Cette doctrine aura une très longue fortune ; Al Gazâli l’exposera sommairement dans la Philosophie où il résumera les doctrines d’Avicenne ; et, dans cet ouvrage, la Chrétienté du Moyen Âge l’étudiera avec une avide curiosité.

Mais il n’est pas encore temps de prêter l’oreille aux échos que la pensée d’Alexandre d’Aphrodisias rencontrera dans le monde musulman ou dans le monde chrétien ; contentons-nous d’écouter ceux qu’elle a éveillés dans le monde hellène.

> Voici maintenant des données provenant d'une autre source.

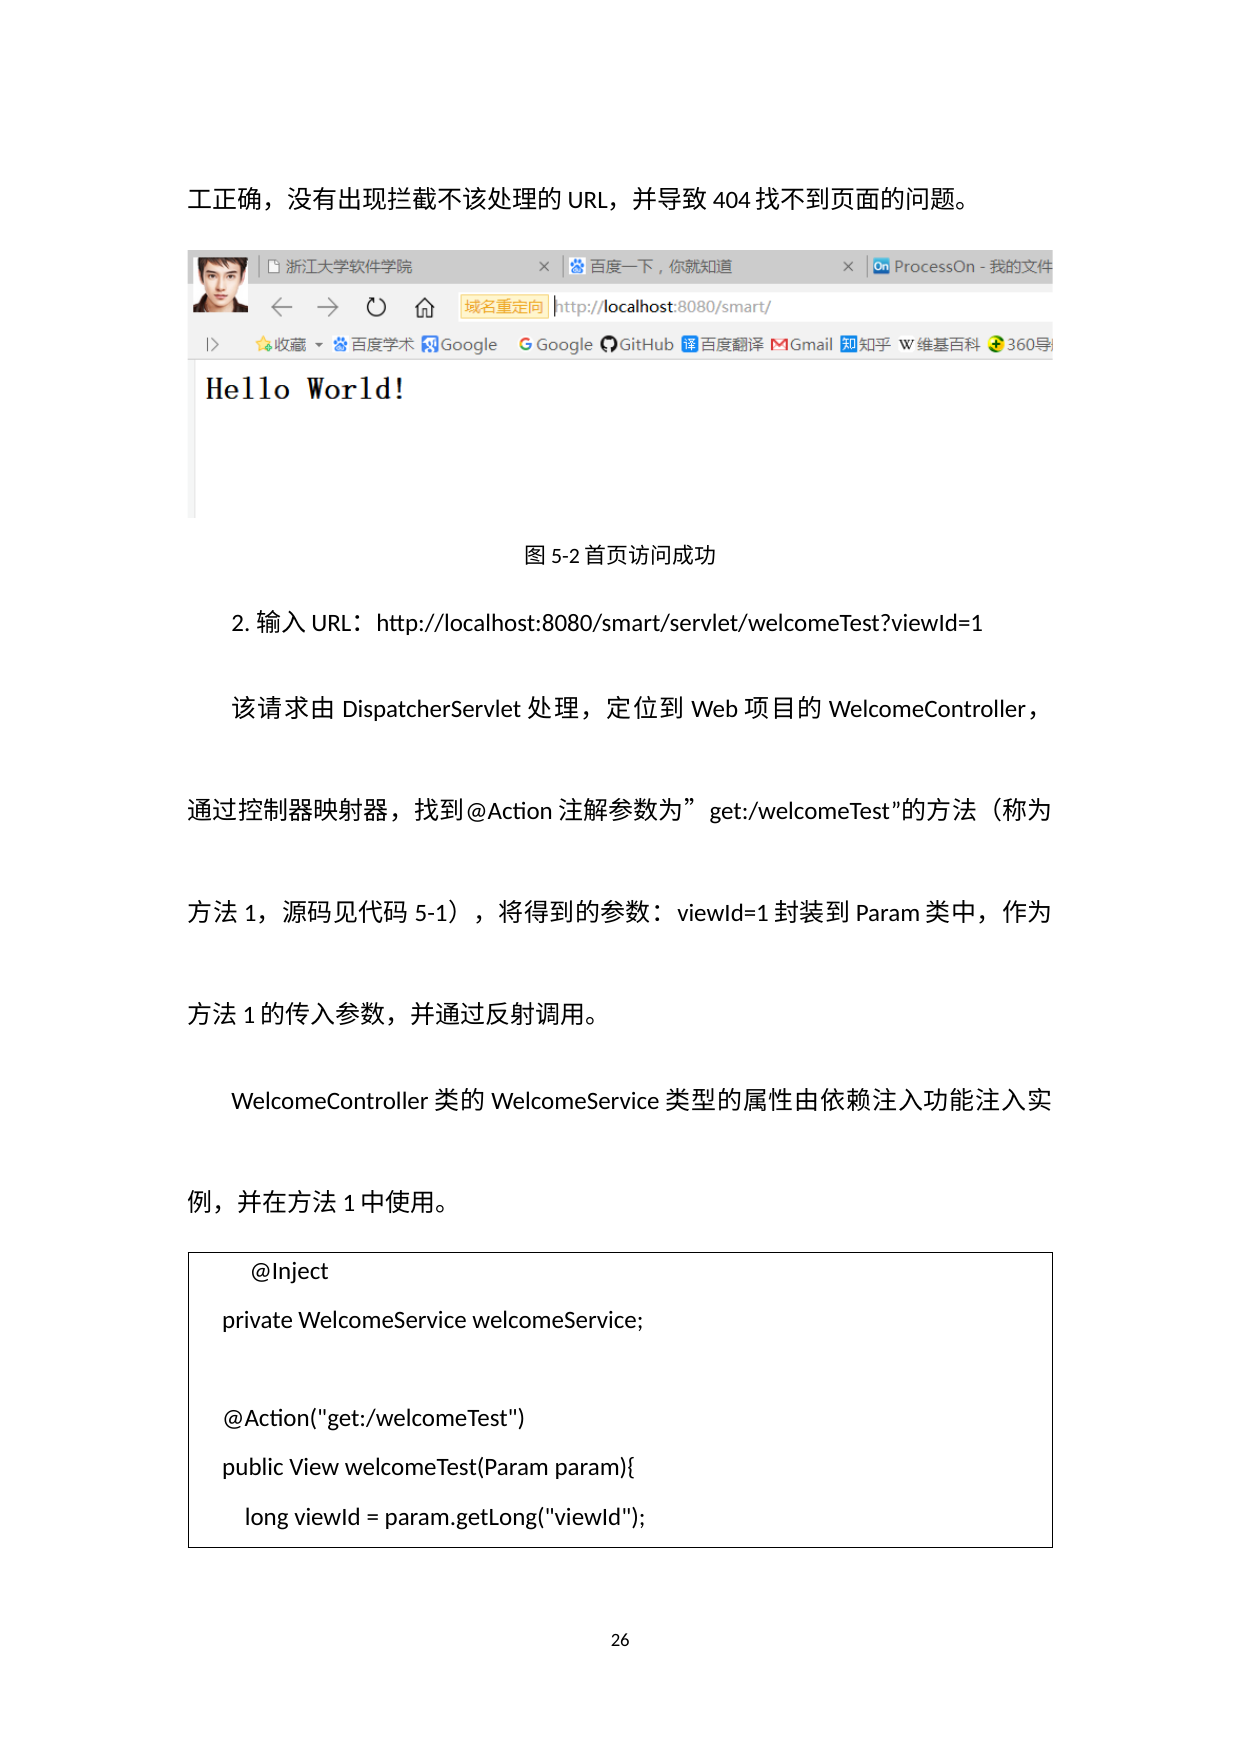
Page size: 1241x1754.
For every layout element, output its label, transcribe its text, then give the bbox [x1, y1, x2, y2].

text 图5-2 首页访问成功 [187, 537, 1053, 571]
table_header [189, 1253, 1052, 1547]
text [187, 164, 1053, 232]
picture [187, 250, 1053, 518]
text WelcomeController类的WelcomeService类型的属性由依赖注入功能注入实例，并在方法1中使用。 [187, 1064, 1053, 1234]
text 该请求由DispatcherServlet处理，定位到Web项目的WelcomeController，通过控制器映射器，找到@Action注解参数为”get:/welcomeTest”的方法（称为方法1，源码见代码5-1），将得到的参数：viewId=1封装到Param类中，作为方法1的传入参数，并通过反射调用。 [187, 673, 1053, 1046]
text 2. 输入URL：http://localhost:8080/smart/servlet/welcomeTest?viewId=1 [187, 587, 1053, 654]
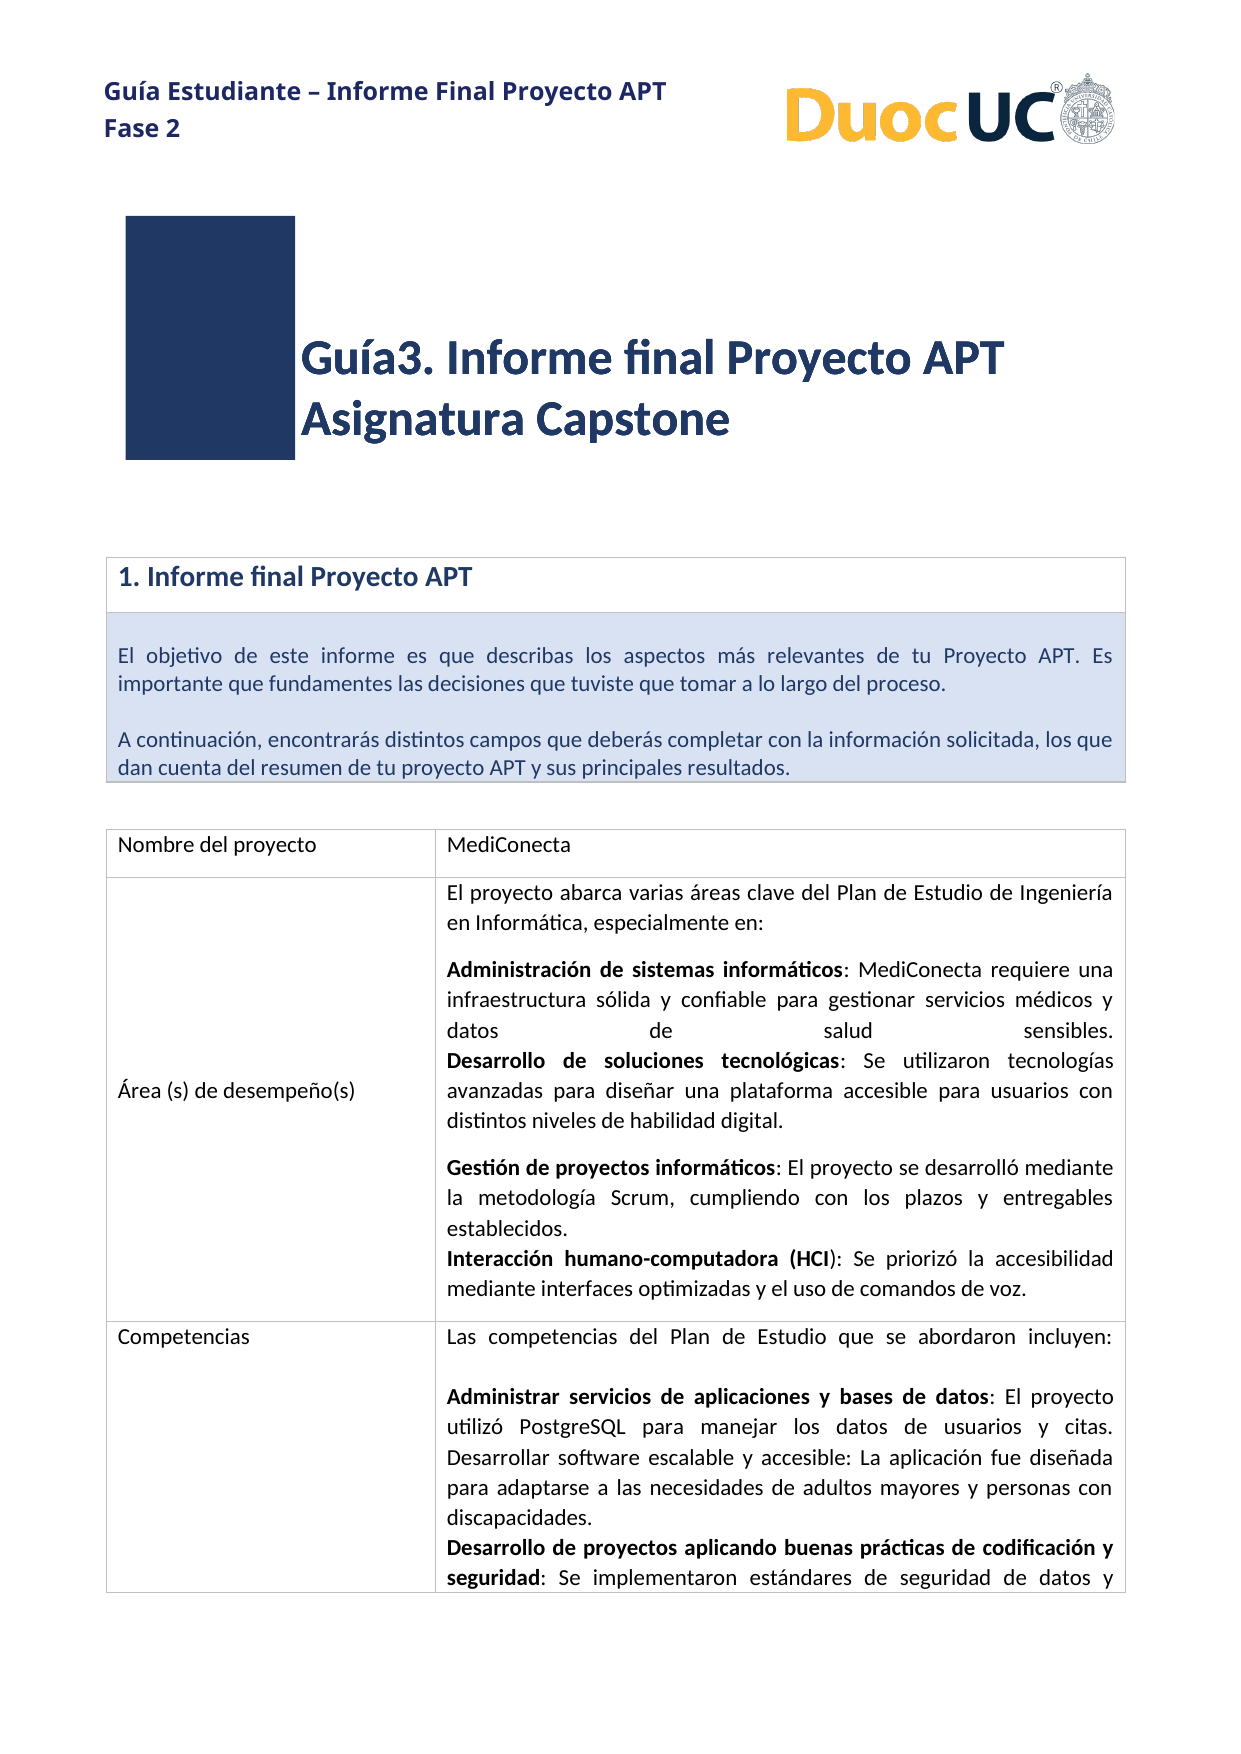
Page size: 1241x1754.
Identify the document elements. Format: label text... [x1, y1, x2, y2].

table_header Nombre del proyecto [107, 830, 435, 877]
table_cell Competencias [107, 1322, 435, 1592]
table_cell Área (s) de desempeño(s) [107, 878, 435, 1321]
table_cell Las competencias del Plan de Estudio que se abordaron incluyen: Administrar servicios de aplicaciones y bases de datos: El proyecto utilizó PostgreSQL para manejar los datos de usuarios y citas. Desarrollar software escalable y accesible: La aplicación fue diseñada para adaptarse a las necesidades de adultos mayores y personas con discapacidades. Desarrollo de proyectos aplicando buenas prácticas de codificación y seguridad: Se implementaron estándares de seguridad de datos y revisión de código. Realizar pruebas de certificación: Se llevaron a cabo pruebas unitarias y de integración para validar cada funcionalidad del sistema. [436, 1322, 1125, 1592]
table_header 1. Informe final Proyecto APT [107, 558, 1125, 612]
table_cell El objetivo de este informe es que describas los aspectos más relevantes de tu Proyecto APT. Es importante que fundamentes las decisiones que tuviste que tomar a lo largo del proceso. A continuación, encontrarás distintos campos que deberás completar con la información solicitada, los que dan cuenta del resumen de tu proyecto APT y sus principales resultados. [107, 613, 1125, 781]
table_cell El proyecto abarca varias áreas clave del Plan de Estudio de Ingeniería en Informática, especialmente en: Administración de sistemas informáticos: MediConecta requiere una infraestructura sólida y confiable para gestionar servicios médicos y datos de salud sensibles. Desarrollo de soluciones tecnológicas: Se utilizaron tecnologías avanzadas para diseñar una plataforma accesible para usuarios con distintos niveles de habilidad digital. Gestión de proyectos informáticos: El proyecto se desarrolló mediante la metodología Scrum, cumpliendo con los plazos y entregables establecidos. Interacción humano-computadora (HCI): Se priorizó la accesibilidad mediante interfaces optimizadas y el uso de comandos de voz. [436, 878, 1125, 1321]
table_header MediConecta [436, 830, 1125, 877]
picture [787, 73, 1115, 144]
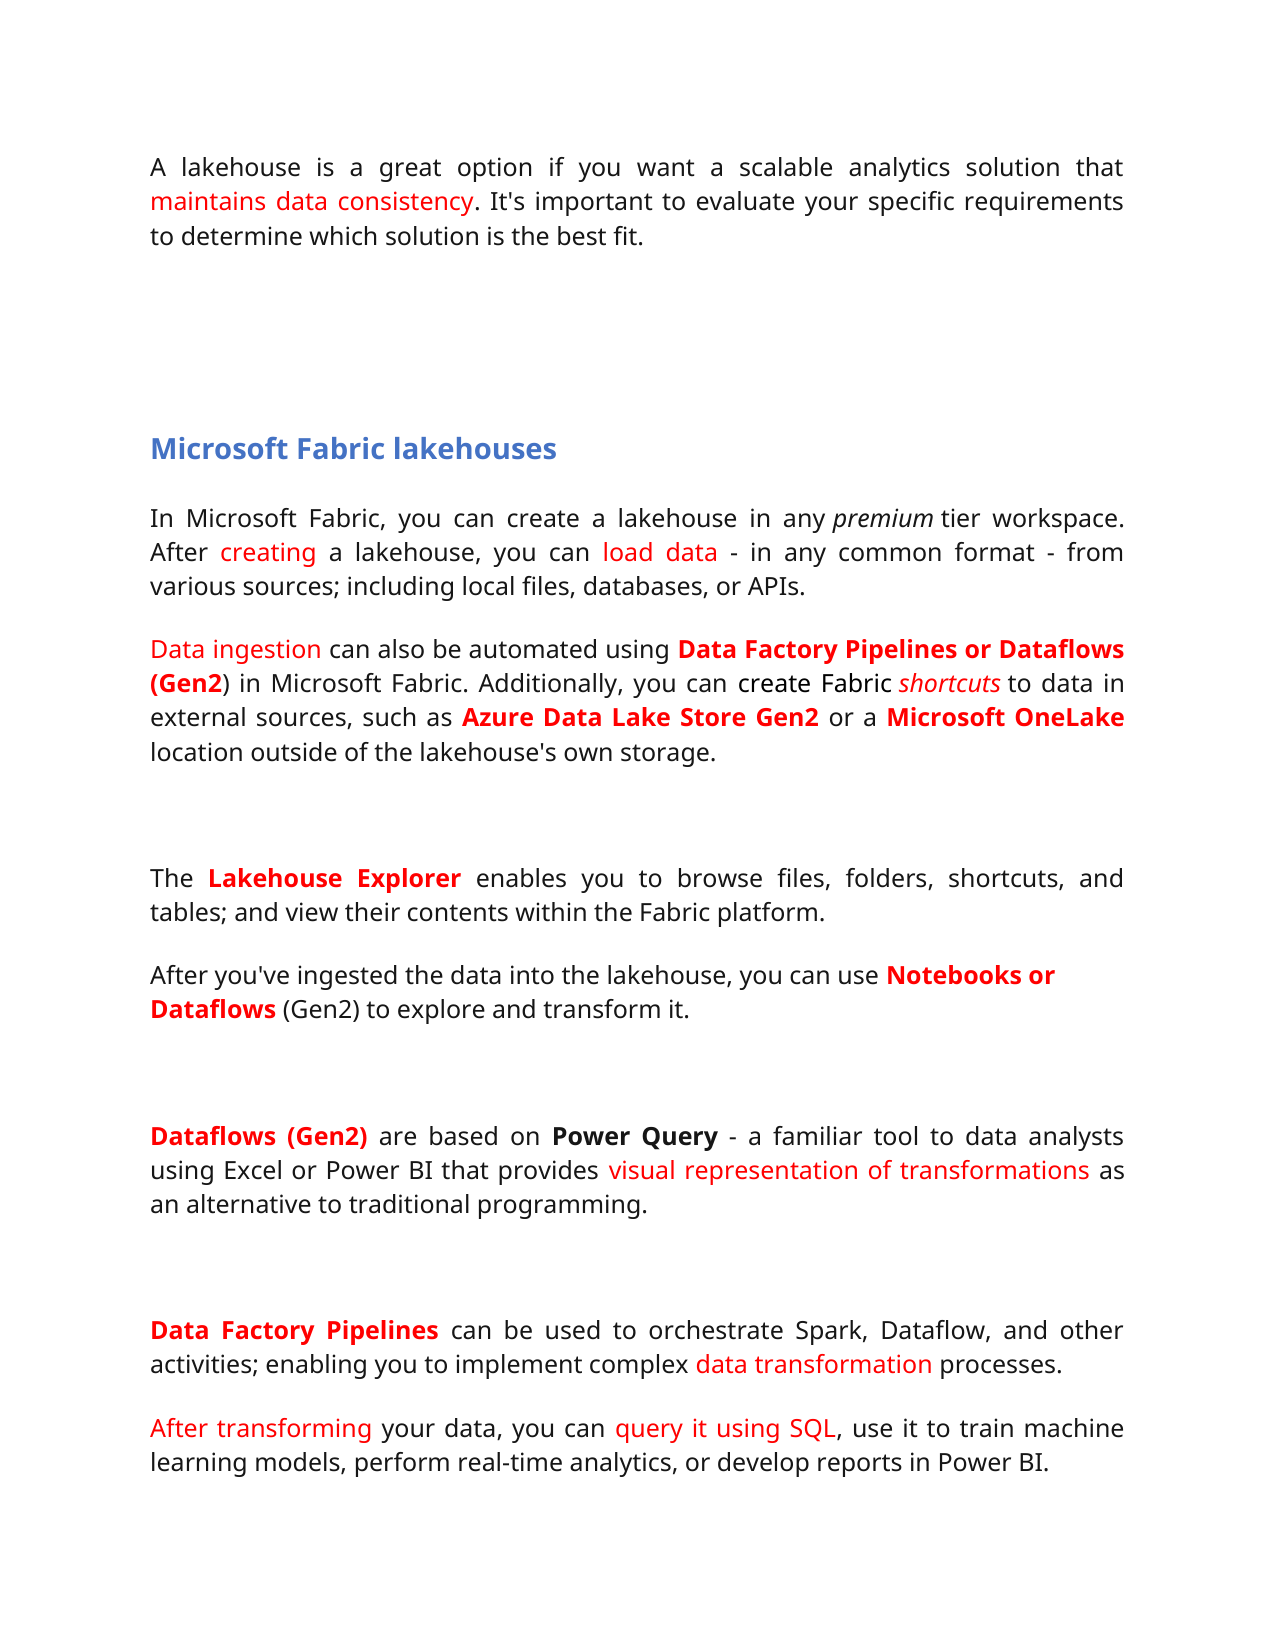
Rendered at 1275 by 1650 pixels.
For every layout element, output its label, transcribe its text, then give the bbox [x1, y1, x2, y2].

text After transforming your data, you can query it using SQL, use it to train machine learning models, perform real-time analytics, or develop reports in Power BI. [150, 1410, 1125, 1478]
text Dataflows (Gen2) are based on Power Query - a familiar tool to data analysts using Excel or Power BI that provides visual representation of transformations as an alternative to traditional programming. [150, 1118, 1125, 1221]
text Data Factory Pipelines can be used to orchestrate Spark, Dataflow, and other activities; enabling you to implement complex data transformation processes. [150, 1313, 1125, 1381]
text The Lakehouse Explorer enables you to browse files, folders, shortcuts, and tables; and view their contents within the Fabric platform. [150, 861, 1125, 929]
subtitle Microsoft Fabric lakehouses [150, 429, 1125, 468]
text In Microsoft Fabric, you can create a lakehouse in any premium tier workspace. After creating a lakehouse, you can load data - in any common format - from various sources; including local files, databases, or APIs. [150, 501, 1125, 603]
text After you've ingested the data into the lakehouse, you can use Notebooks or Dataflows (Gen2) to explore and transform it. [150, 958, 1125, 1026]
text A lakehouse is a great option if you want a scalable analytics solution that maintains data consistency. It's important to evaluate your specific requirements to determine which solution is the best fit. [150, 150, 1125, 252]
text Data ingestion can also be automated using Data Factory Pipelines or Dataflows (Gen2) in Microsoft Fabric. Additionally, you can create Fabric shortcuts to data in external sources, such as Azure Data Lake Store Gen2 or a Microsoft OneLake location outside of the lakehouse's own storage. [150, 632, 1125, 768]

Plotin oublie volontiers que, selon son système, les astres ne sont pas des causes, mais seulement des signes ; il lui arrive alors de parler suivant la doctrine astrologique commune ; il lui arrive[2] de concéder aux astres une certaine influence sur les choses d’iribas, alors qu’il leur voulait, tout d’abord, refuser toute causalité. C’est ainsi qu’il décrit la collaboration de cette influence céleste à la génération des êtres vivants, à peu près dans les termes où Alexandre nous en a décrit la collaboration à la formation des mixtes minéraux.

Plotin nous avertit, d’abord[3], que « l’influence qui part des corps célestes n’est plus, dans les choses où elle tombe, ce qu’elle était dans les êtres d’où elle est issue… Les influx qui partent des astres… ne demeurent pas tels qu’ils étaient au moment où ils en sont sortis, car ils se mêlent au corps, à la matière, et ils se mélangent aussi les uns avec les autres. »

« Ces divers influx se combinent donc en une influence unique[4] ; une part du mélange ainsi formé accompagne chacune des choses qui se trouve engendrée, de telle façon que cette chose naisse ce qu’elle est et avec les qualités dont elle est douée. Ce n’est pas ce mélange qui fait un cheval mais, à ce cheval, il donne quelque chose ; le cheval est engendré par le cheval et l’homme par l’homme ; mais le Soleil collabore à leur formation (συνεργὸς δὲ

  1. Alexandri Aphrodisiensis De mixtione cap. XI (Alexandri Aphrodisiensis Scripta minora. Ed. Bruns, p. 225).
  2. Plotini Enneadis IIœ lib. III, cap. X ; éd. Didot, p. 66.
  3. Plotini Enneadis IIœ lib. III, cap. XI ; éd. cit., loc. cit.
  4. Plotini Enneadis IIIœ lib. III, cap. XII ; éd. cit., loc. cit.